This memoir's unsparing look at Leo and Cordelia Wright has bite and gravity. Two quiet people viewed through the lens of compassion offers fresh perspectives on the multiple causes and consequences of unspoken emotion. In 1912 the banker and the stenographer fell wildly in love. They were wed and buried her mother shortly before becoming proud parents. In 1929 Leo lost his livelihood and his pride. The prickly silences began.
In 1934 his jobless father abandoned his mother. The bank foreclosed, leaving Margaret Mary Wright homeless. Leo and Cordelia faced a tough decision. Eventually they packed his elderly mother off to Oregon's public institution for paupers. The silences increased in intensity and hostility
In 1942 Leo went to work building naval vessels in the Kaiser shipyard. A crime caused Cordelia to distrust him, dropping Leo into extended silences of longing, guilt and hoped-for reconciliation. In 1945 he was killed.
Cordelia, a widow now with two adolescents to support, sought divine assistance on how to make a living. Prayerful silence soon led to her support of orphaned Japanese schoolgirls, a radical commitment in racist post-war Oregon.

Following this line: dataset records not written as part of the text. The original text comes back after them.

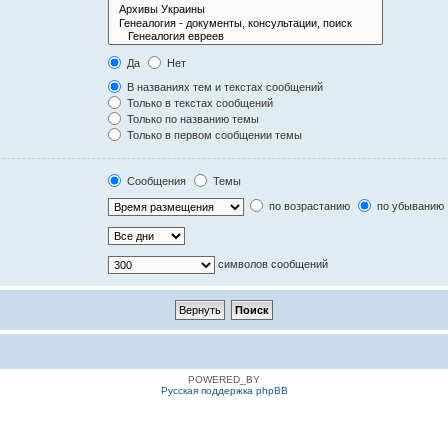
Да
Нет
В названиях тем и текстах сообщений
Только в текстах сообщений
Только по названию темы
Только в первом сообщении темы
Сообщения
Темы
по возрастанию
по убыванию
символов сообщений
POWERED_BY
Русская поддержка phpBB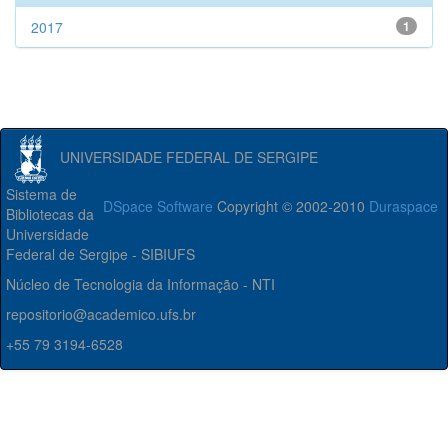
2017
1
UNIVERSIDADE FEDERAL DE SERGIPE
Sistema de
DSpace Software
Copyright © 2002-2010
Duraspace
Bibliotecas da
Universidade
Federal de Sergipe - SIBIUFS
Núcleo de Tecnologia da Informação - NTI
repositorio@academico.ufs.br
+55 79 3194-6528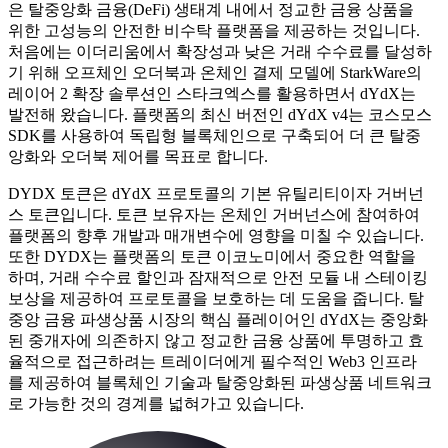
은 탈중앙화 금융(DeFi) 생태계 내에서 정교한 금융 상품을
위한 고성능의 안전한 비수탁 플랫폼을 제공하는 것입니다.
처음에는 이더리움에서 확장성과 낮은 거래 수수료를 달성하
기 위해 오프체인 오더북과 온체인 결제 모델에 StarkWare의
레이어 2 확장 솔루션인 스타크엑스를 활용하면서 dYdX는
발전해 왔습니다. 플랫폼의 최신 버전인 dYdX v4는 코스모스
SDK를 사용하여 독립형 블록체인으로 구축되어 더 큰 탈중
앙화와 오더북 제어를 목표로 합니다.
DYDX 토큰은 dYdX 프로토콜의 기본 유틸리티이자 거버넌
스 토큰입니다. 토큰 보유자는 온체인 거버넌스에 참여하여
플랫폼의 향후 개발과 매개변수에 영향을 미칠 수 있습니다.
또한 DYDX는 플랫폼의 토큰 이코노미에서 중요한 역할을
하며, 거래 수수료 할인과 잠재적으로 안전 모듈 내 스테이킹
보상을 제공하여 프로토콜을 보호하는 데 도움을 줍니다. 탈
중앙 금융 파생상품 시장의 핵심 플레이어인 dYdX는 중앙화
된 중개자에 의존하지 않고 정교한 금융 상품에 투명하고 효
율적으로 접근하려는 트레이더에게 필수적인 Web3 인프라
를 제공하여 블록체인 기술과 탈중앙화된 파생상품 네트워크
로 가능한 것의 경계를 넓혀가고 있습니다.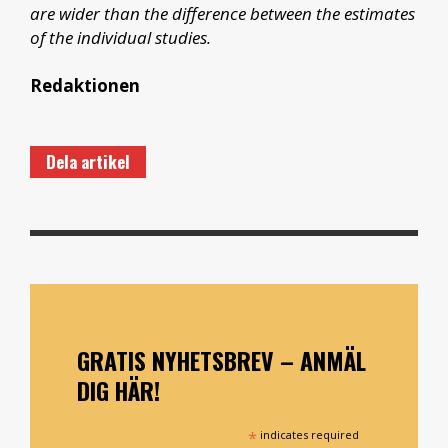
are wider than the difference between the estimates
of the individual studies.
Redaktionen
Dela artikel
GRATIS NYHETSBREV – ANMÄL
DIG HÄR!
*
indicates required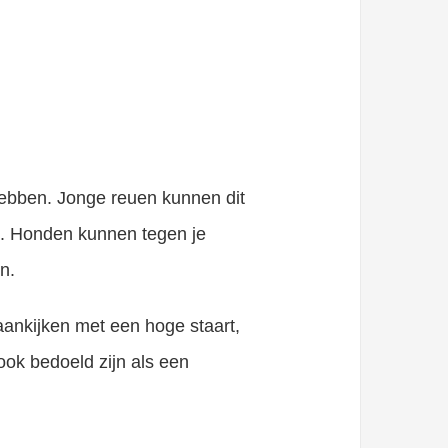
hebben. Jonge reuen kunnen dit
. Honden kunnen tegen je
n.
aankijken met een hoge staart,
 ook bedoeld zijn als een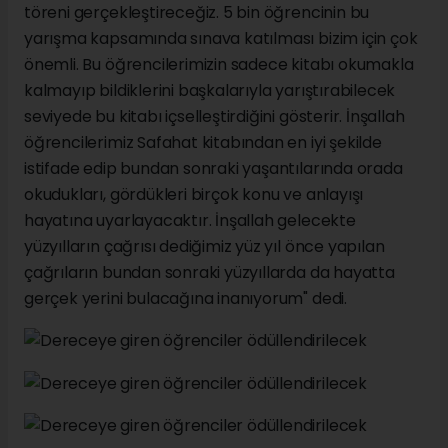
töreni gerçekleştireceğiz. 5 bin öğrencinin bu
yarışma kapsamında sınava katılması bizim için çok
önemli. Bu öğrencilerimizin sadece kitabı okumakla
kalmayıp bildiklerini başkalarıyla yarıştırabilecek
seviyede bu kitabı içselleştirdiğini gösterir. İnşallah
öğrencilerimiz Safahat kitabından en iyi şekilde
istifade edip bundan sonraki yaşantılarında orada
okudukları, gördükleri birçok konu ve anlayışı
hayatına uyarlayacaktır. İnşallah gelecekte
yüzyılların çağrısı dediğimiz yüz yıl önce yapılan
çağrıların bundan sonraki yüzyıllarda da hayatta
gerçek yerini bulacağına inanıyorum" dedi.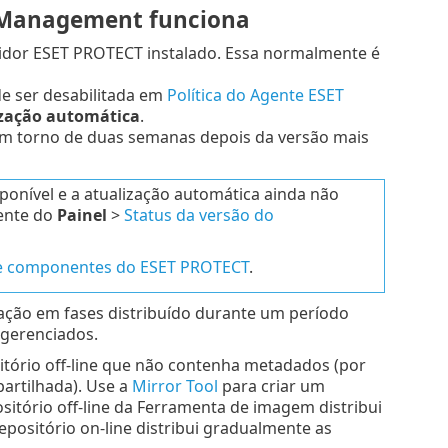
 Management funciona
vidor ESET PROTECT instalado. Essa normalmente é
de ser desabilitada em
Política do Agente ESET
ização automática
.
m torno de duas semanas depois da versão mais
nível e a atualização automática ainda não
mente do
Painel
>
Status da versão do
de componentes do ESET PROTECT
.
ação em fases distribuído durante um período
 gerenciados.
itório off-line que não contenha metadados (por
artilhada). Use a
Mirror Tool
para criar um
sitório off-line da Ferramenta de imagem distribui
positório on-line distribui gradualmente as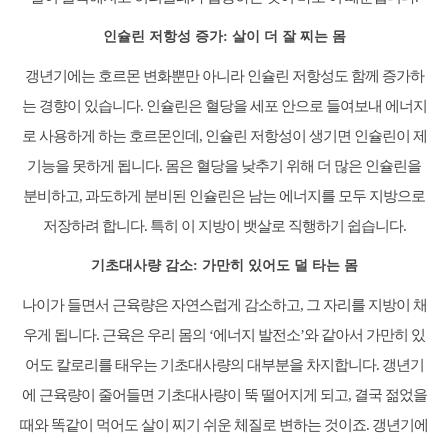
인슐린 저항성 증가: 살이 더 잘 찌는 몸
갱년기에는 호르몬 변화뿐만 아니라 인슐린 저항성도 함께 증가하
는 경향이 있습니다. 인슐린은 혈당을 세포 안으로 들여보내 에너지
로 사용하게 하는 호르몬인데, 인슐린 저항성이 생기면 인슐린이 제
기능을 못하게 됩니다. 몸은 혈당을 낮추기 위해 더 많은 인슐린을
분비하고, 과도하게 분비된 인슐린은 남는 에너지를 모두 지방으로
저장하려 합니다. 특히 이 지방이 뱃살로 직행하기 쉽습니다.
기초대사량 감소: 가만히 있어도 덜 타는 몸
나이가 들면서 근육량은 자연스럽게 감소하고, 그 자리를 지방이 채
우게 됩니다. 근육은 우리 몸의 ‘에너지 발전소’와 같아서 가만히 있
어도 칼로리를 태우는 기초대사량의 대부분을 차지합니다. 갱년기
에 근육량이 줄어들면 기초대사량이 뚝 떨어지게 되고, 결국 젊었을
때와 똑같이 먹어도 살이 찌기 쉬운 체질로 변하는 것이죠. 갱년기에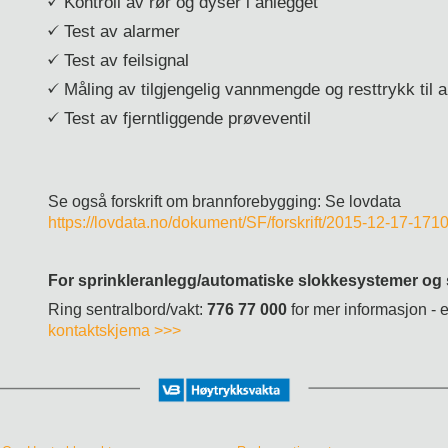
Kontroll av rør og dyser i anlegget
Test av alarmer
Test av feilsignal
Måling av tilgjengelig vannmengde og resttrykk til 
Test av fjerntliggende prøveventil
Se også forskrift om brannforebygging: Se lovdata
https://lovdata.no/dokument/SF/forskrift/2015-12-17-171
For sprinkleranlegg/automatiske slokkesystemer og 
Ring sentralbord/vakt:
776 77 000
for mer informasjon - 
kontaktskjema >>>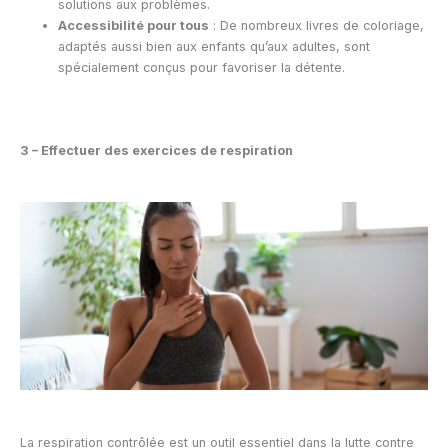
solutions aux problèmes.
Accessibilité pour tous
: De nombreux livres de coloriage,
adaptés aussi bien aux enfants qu’aux adultes, sont
spécialement conçus pour favoriser la détente.
3 – Effectuer des exercices de respiration
La respiration contrôlée est un outil essentiel dans la lutte contre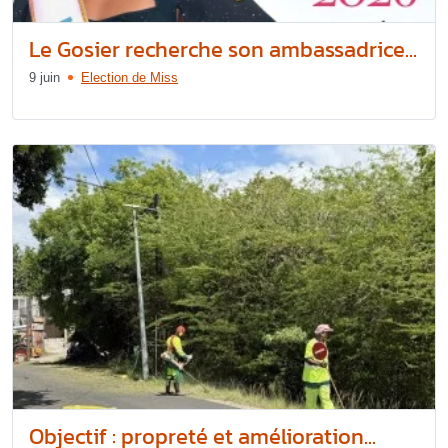
Le Gosier recherche son ambassadrice...
9 juin
Election de Miss
Objectif : propreté et amélioration...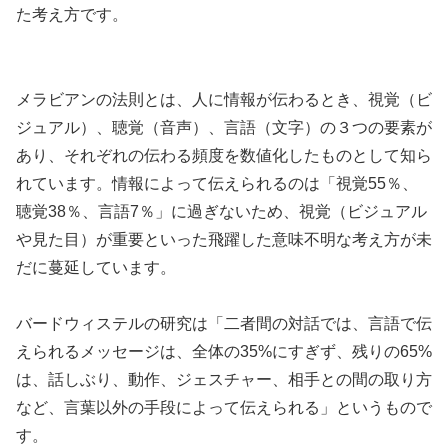
た考え方です。
メラビアンの法則とは、人に情報が伝わるとき、視覚（ビ
ジュアル）、聴覚（音声）、言語（文字）の３つの要素が
あり、それぞれの伝わる頻度を数値化したものとして知ら
れています。情報によって伝えられるのは「視覚55％、
聴覚38％、言語7％」に過ぎないため、視覚（ビジュアル
や見た目）が重要といった飛躍した意味不明な考え方が未
だに蔓延しています。
バードウィステルの研究は「二者間の対話では、言語で伝
えられるメッセージは、全体の35%にすぎず、残りの65%
は、話しぶり、動作、ジェスチャー、相手との間の取り方
など、言葉以外の手段によって伝えられる」というもので
す。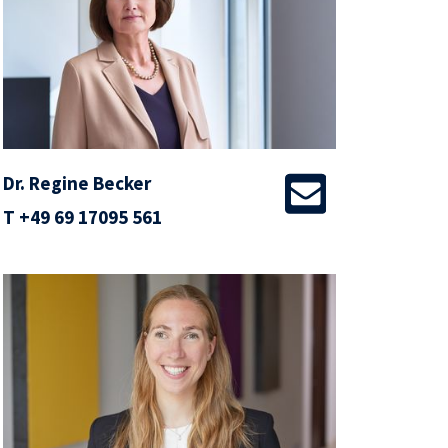
Dr. Regine Becker
T
+49 69 17095 561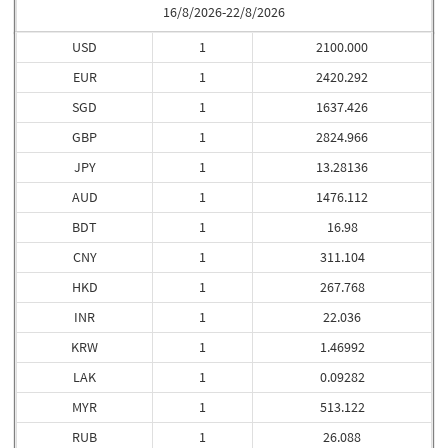
16/8/2026-22/8/2026
USD
1
2100.000
EUR
1
2420.292
SGD
1
1637.426
GBP
1
2824.966
JPY
1
13.28136
AUD
1
1476.112
BDT
1
16.98
CNY
1
311.104
HKD
1
267.768
INR
1
22.036
KRW
1
1.46992
LAK
1
0.09282
MYR
1
513.122
RUB
1
26.088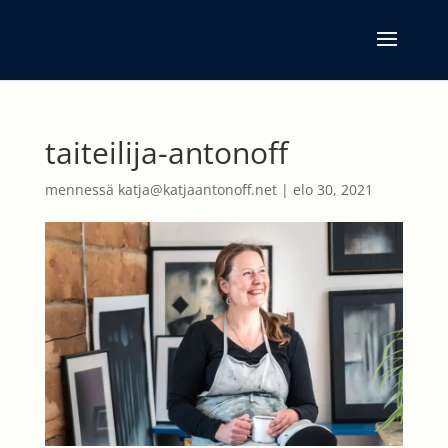
taiteilija-antonoff
mennessä
katja@katjaantonoff.net
|
elo 30, 2021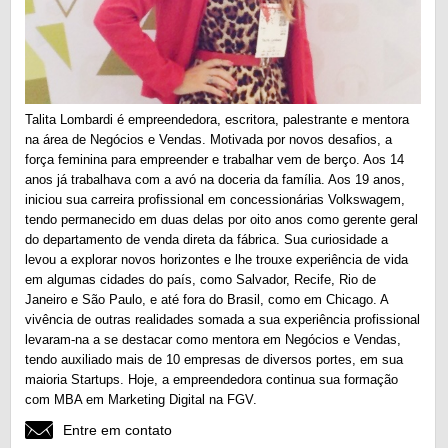
Talita Lombardi é empreendedora, escritora, palestrante e mentora
na área de Negócios e Vendas. Motivada por novos desafios, a
força feminina para empreender e trabalhar vem de berço. Aos 14
anos já trabalhava com a avó na doceria da família. Aos 19 anos,
iniciou sua carreira profissional em concessionárias Volkswagem,
tendo permanecido em duas delas por oito anos como gerente geral
do departamento de venda direta da fábrica. Sua curiosidade a
levou a explorar novos horizontes e lhe trouxe experiência de vida
em algumas cidades do país, como Salvador, Recife, Rio de
Janeiro e São Paulo, e até fora do Brasil, como em Chicago. A
vivência de outras realidades somada a sua experiência profissional
levaram-na a se destacar como mentora em Negócios e Vendas,
tendo auxiliado mais de 10 empresas de diversos portes, em sua
maioria Startups. Hoje, a empreendedora continua sua formação
com MBA em Marketing Digital na FGV.
Entre em contato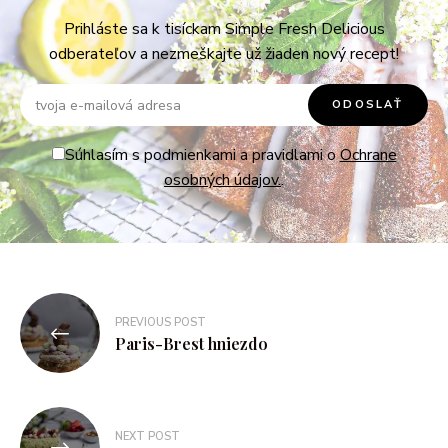
Prihláste sa k tisíckam Simple Fresh Delicious
odberateľov a nezmeškajte už žiaden nový recept!
Súhlasím s podmienkami a pravidlami o
Ochrane
osobných údajov.
.
PREVIOUS POST
Paris-Brest hniezdo
NEXT POST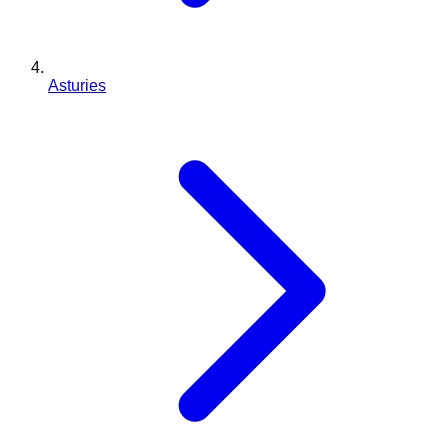
Asturies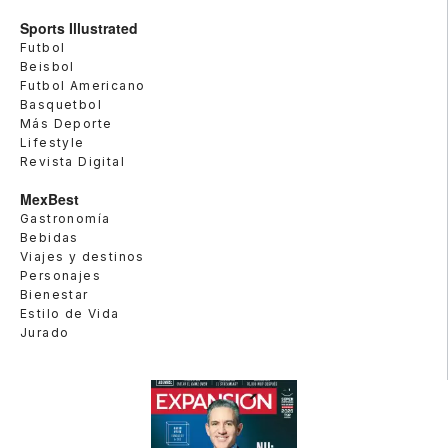
Sports Illustrated
Futbol
Beisbol
Futbol Americano
Basquetbol
Más Deporte
Lifestyle
Revista Digital
MexBest
Gastronomía
Bebidas
Viajes y destinos
Personajes
Bienestar
Estilo de Vida
Jurado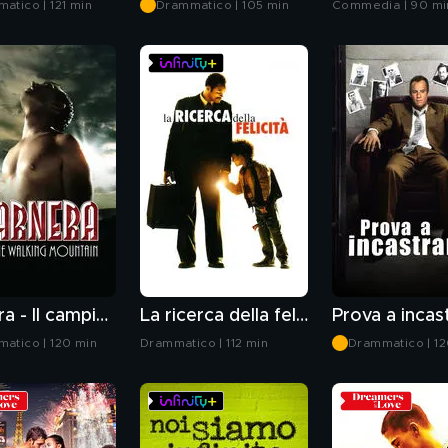
atico | 121 min
Drammatico | 105 min
Commedia | 90 mi
Carnera - Il campione più grande
La ricerca della felicità
Prova a incas
atico | 120 min
Drammatico | 112 min
Drammatico | 12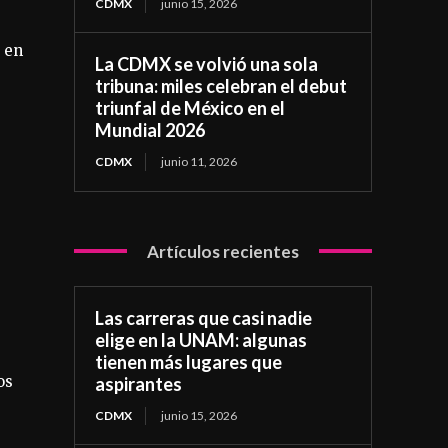
CDMX
junio 15, 2026
 en
La CDMX se volvió una sola
tribuna: miles celebran el debut
triunfal de México en el
Mundial 2026
CDMX
junio 11, 2026
Artículos recientes
Las carreras que casi nadie
elige en la UNAM: algunas
tienen más lugares que
os
aspirantes
CDMX
junio 15, 2026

Across her lifespan my grandmother experienced shaming silence, bonding silence, confusing silence, punishing silence and, finally, revelatory silence. This memoir illustrates how the myriad facets of silence can impact personal and social relationships for harm or for healing.
About the Author: Judith Wright Favor, granddaughter of Leo and Cordelia, was born in Portland and raised in the rain. The author is still soothed by gray skies, moving waters and fluid processes. Married at nineteen, love's flow took her to California to raise two sons and a daughter before divorce. She worked in adoptions, flew airplanes, piloted hot-air balloons and taught psychology and human sexuality courses.
It wasn't until 1981 that she enrolled at Pacific School of Religion. She pastored United Church of Christ congregations in San Francisco until the ministries of spiritual formation and writing laid claim to her soul. She published The Edgefielders in 2012, Sabbath Economics in 2008 and Spirit Awakening in 1988, plus countless articles and reviews.
Happily remarried, she and Pete live at Pilgrim Place in Claremont, California. Her heart is enriched by her work in spiritual accompaniment, teaching and contemplative writing. To hone her craft, she values critiques from skilled writers. To stay fit she hikes, swims, race-walks and practices yoga, qigong and contemplative prayer. For fun she plays in lakes, creeks and ocean surf. For inspiration she listens to poetry and choral music, worships with Quakers and converses with fascinating friends, family and grandkids.